O fotógrafo conhecia os autores das mesas do Antonio’s. Era especialmente amigo de Braga, que em certa crônica o descreveu como “um tanto moroso, tanto para bater a foto quanto para entregar a chapa”. Ele contou que começou a clicar no início da tarde, logo depois do almoço. Fez as fotos posadas de divulgação (como a da estátua) e depois ficou escondido, capturando momentos espontâneos e informais, onde o pessoal aparece com o nó da gravata solto e aquele ar relaxado. Nessas outras imagens, menos conhecidas, nota-se a presença de um jovem Chico Buarque, sempre perto de Vinicius. Seu nome aparecia constantemente nas crônicas do sexteto, e ele próprio lançaria o seu "Roda viva" pela Sabiá no ano seguinte.

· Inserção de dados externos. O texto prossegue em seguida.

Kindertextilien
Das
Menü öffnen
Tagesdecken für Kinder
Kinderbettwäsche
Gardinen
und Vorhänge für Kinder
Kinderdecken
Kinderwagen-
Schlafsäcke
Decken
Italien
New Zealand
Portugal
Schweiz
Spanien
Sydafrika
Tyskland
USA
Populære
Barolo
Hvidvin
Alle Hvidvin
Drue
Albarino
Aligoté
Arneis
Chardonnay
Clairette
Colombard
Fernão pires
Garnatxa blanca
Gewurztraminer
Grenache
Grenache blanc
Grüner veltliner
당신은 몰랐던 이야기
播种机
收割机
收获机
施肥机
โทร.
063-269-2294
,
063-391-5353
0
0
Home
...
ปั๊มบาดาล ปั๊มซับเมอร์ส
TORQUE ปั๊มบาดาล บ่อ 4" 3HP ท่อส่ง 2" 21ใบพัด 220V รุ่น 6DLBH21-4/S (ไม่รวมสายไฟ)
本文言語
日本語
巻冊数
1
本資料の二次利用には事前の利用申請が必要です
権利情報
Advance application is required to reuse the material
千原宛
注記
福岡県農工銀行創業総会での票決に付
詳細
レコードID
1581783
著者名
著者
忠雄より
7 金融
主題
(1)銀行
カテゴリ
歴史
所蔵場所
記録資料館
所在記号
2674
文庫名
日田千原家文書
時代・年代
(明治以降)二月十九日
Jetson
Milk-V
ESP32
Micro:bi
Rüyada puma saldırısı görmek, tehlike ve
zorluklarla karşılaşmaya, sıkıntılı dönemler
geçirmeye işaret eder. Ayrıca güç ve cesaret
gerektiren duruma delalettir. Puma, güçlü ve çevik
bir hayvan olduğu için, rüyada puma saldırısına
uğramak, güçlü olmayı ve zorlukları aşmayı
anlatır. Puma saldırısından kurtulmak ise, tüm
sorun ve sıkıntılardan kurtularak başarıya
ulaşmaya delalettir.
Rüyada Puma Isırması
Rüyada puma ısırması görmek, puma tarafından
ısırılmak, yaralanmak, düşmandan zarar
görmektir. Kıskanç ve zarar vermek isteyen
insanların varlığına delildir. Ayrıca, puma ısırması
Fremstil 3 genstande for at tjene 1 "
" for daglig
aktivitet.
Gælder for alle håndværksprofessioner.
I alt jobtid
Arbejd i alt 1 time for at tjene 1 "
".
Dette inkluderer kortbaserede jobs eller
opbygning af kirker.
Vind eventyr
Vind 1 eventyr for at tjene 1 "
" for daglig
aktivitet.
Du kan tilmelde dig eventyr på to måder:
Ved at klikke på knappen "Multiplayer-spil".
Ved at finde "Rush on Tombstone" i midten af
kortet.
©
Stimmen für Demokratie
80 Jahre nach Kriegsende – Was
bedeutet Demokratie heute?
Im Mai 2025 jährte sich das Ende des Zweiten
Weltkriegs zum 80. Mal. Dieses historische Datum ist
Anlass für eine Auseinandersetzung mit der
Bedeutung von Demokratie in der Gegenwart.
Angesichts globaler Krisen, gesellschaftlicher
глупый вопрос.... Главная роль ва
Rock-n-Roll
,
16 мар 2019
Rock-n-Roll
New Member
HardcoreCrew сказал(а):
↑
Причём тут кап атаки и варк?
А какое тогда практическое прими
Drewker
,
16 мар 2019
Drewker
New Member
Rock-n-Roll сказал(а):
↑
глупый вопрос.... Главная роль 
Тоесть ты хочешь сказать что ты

Uma nota da revista O Cruzeiro daquele novembro de 1967 relata que, ao ver Garcez apontar a câmera, Carlinhos Oliveira teria exclamado: “E vai sair o sabiá!”. Mas o fotógrafo, que em 1969 se tornaria editor de fotografia do Pasquim, negou a anedota. “De onde você tirou isso?”, irritou-se, em entrevista por telefone. “Pessoal inventa cada coisa.”
Ele também não confirmou que a estátua de Ceschiatti estava ali para “representar” João Cabral de Melo Neto, conforme brincou um anúncio da própria Sabiá na época. O pernambucano, que lançou uma segunda edição de "Morte e vida Severina" pela editora, estava em Barcelona e não pôde comparecer ao convescote. “Nunca colocaria uma estátua no lugar dele”, reagiu Garcez, que já conseguiu o feito de fotografar Cabral (“o homem que nunca ri”) sorrindo e é reconhecido como grande frasista. Uma de suas frases mais famosas é: “Quando a mulher tira a roupa no quarto, já está 1 a 0 para ela”.
Visível nas imagens de Garcez, a sintonia perfeita entre os sabiás ia além das relações pessoais. O organizador dos textos de "Os sabiás da crônica", Augusto Massi, observou que o grupo conversava “através de suas crônicas”. O professor de literatura da USP e ex-editor da Cosac Naify leu todas as crônicas do sexteto para o livro e se surpreendeu ao perceber o conjunto coeso que formam entre si. E não apenas porque os autores tratavam, quase sempre, dos mesmos temas. “Eles registram as mesmas transformações do país, como a mudança da casa para o apartamento ou a evolução da vida noturna”, disse Massi. “Cada um vai encontrando sua voz dentro disso, mas há ao mesmo tempo uma organicidade, uma coesão, uma linguagem interna muito forte. É curioso como mantinham uma concorrência amistosa e saudável. Quando um escrevia uma crônica bárbara, o outro tentava superar.”
Por mais que essas imagens tenham ficado em um outro Brasil e em um mundo pré-pandemia, Maria Amélia Mello garante que não há saudosismo em seu projeto. “É outra coisa. É a beleza de ver esses autores que sempre estiveram juntos na vida e que construíram uma produção cultural se baseando na própria amizade”, explicou.